As you can see, re2go will start from the beginning and spends a long time to recognize those strings as emails. However, in the middle of the string it fails wasting much effort. And then it skips one character (just one!) and starts all over again from the next character.

Solution

If we visualized the email regex, it's actually composed of 3 quantifier groups:

Email regex visualization

So, we can split our email regex into three:

func re2EmailSolution(bytes []byte) int {
	for { /*!re2c
		quant1 = [+\-.0-9A-Z_a-z]+;
		quant2 = [+\-.0-9A-Z_a-z]+@[\-.0-9A-Z_a-z]+;
		email  = [+\-.0-9A-Z_a-z]+@[\-.0-9A-Z_a-z]+[.][\-.0-9A-Z_a-z]+;

		{email}  { count += 1; continue }
		{quant1} { continue }
		{quant2} { continue }
		*        { continue }
		$        { return count }
		*/
	}
}

Let's use our previous string. The template above will process the string like this:

0	Email me in john@doe.com
	^
1	Email me in john@doe.com
	 ^
2	Email me in john@doe.com
	  ^
3	Email me in john@doe.com
	   ^
4	Email me in john@doe.com
	    ^
5	Email me in john@doe.com	We hit space so it's not email but only quant1. Continue.
	     ^
6	Email me in john@doe.com
	      ^
7	Email me in john@doe.com
	       ^
8	Email me in john@doe.com
	        ^
9	Email me in john@doe.com
	         ^
...

As you can see, now the generated code is only going forward so it's way faster.

Final Output

Here is the final output of performance comparison between Go's std regex, my initial re2go template, and my final re2go template that solve this issue.
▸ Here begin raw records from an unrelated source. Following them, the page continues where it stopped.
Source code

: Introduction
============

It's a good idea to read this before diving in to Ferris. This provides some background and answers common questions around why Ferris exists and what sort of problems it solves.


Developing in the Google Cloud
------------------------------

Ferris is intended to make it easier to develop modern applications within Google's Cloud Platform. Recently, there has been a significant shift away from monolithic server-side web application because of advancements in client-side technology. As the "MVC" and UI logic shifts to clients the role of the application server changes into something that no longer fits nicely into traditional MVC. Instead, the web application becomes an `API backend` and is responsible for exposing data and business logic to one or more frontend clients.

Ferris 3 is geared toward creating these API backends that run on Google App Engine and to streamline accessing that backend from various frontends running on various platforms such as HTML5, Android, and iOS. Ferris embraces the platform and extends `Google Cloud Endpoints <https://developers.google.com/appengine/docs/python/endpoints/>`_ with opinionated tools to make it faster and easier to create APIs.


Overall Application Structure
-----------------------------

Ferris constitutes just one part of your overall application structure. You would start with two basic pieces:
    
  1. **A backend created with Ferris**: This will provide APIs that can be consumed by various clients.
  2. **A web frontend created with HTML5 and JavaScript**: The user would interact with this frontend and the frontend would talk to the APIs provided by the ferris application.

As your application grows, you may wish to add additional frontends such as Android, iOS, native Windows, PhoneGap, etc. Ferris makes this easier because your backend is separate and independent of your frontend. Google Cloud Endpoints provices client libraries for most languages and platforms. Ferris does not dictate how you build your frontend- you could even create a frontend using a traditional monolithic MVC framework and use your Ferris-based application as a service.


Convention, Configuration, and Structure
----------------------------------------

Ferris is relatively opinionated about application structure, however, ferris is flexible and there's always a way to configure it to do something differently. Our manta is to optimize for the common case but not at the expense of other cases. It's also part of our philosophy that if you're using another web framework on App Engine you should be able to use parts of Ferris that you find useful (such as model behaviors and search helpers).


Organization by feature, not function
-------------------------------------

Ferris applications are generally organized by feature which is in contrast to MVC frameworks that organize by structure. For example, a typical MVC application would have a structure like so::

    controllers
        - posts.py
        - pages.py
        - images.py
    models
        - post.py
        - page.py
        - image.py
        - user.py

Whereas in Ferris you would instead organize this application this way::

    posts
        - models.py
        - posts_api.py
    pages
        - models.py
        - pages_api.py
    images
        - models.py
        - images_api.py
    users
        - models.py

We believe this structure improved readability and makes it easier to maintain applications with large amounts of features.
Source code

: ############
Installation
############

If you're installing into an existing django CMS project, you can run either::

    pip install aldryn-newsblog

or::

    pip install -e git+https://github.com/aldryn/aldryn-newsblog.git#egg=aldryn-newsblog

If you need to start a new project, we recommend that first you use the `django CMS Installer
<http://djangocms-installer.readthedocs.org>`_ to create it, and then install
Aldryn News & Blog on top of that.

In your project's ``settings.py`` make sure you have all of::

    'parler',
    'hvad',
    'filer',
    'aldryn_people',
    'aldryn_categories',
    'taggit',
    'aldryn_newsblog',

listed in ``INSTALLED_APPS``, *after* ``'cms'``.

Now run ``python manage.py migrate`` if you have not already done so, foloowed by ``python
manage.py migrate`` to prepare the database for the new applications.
You can run it on your own by running go run *.go:

File "sample/01.html"
  Go std regex   : 20 ms
  re2go custom   : 9,792 ms (483x slower)
  re2go sentinel : 8,454 ms (417x slower)
  re2go solution : 0 ms (20x faster)

File "sample/02.html"
  Go std regex   : 19 ms
  re2go custom   : 8,266 ms (426x slower)
  re2go sentinel : 6,646 ms (342x slower)
  re2go solution : 1 ms (11x faster)

File "sample/03.html"
  Go std regex   : 25 ms
  re2go custom   : 1,943 ms (77x slower)
  re2go sentinel : 1,514 ms (60x slower)
  re2go solution : 1 ms (24x faster)

File "sample/04.html"
  Go std regex   : 17 ms
  re2go custom   : 1,121 ms (64x slower)
  re2go sentinel : 736 ms (42x slower)
  re2go solution : 0 ms (18x faster)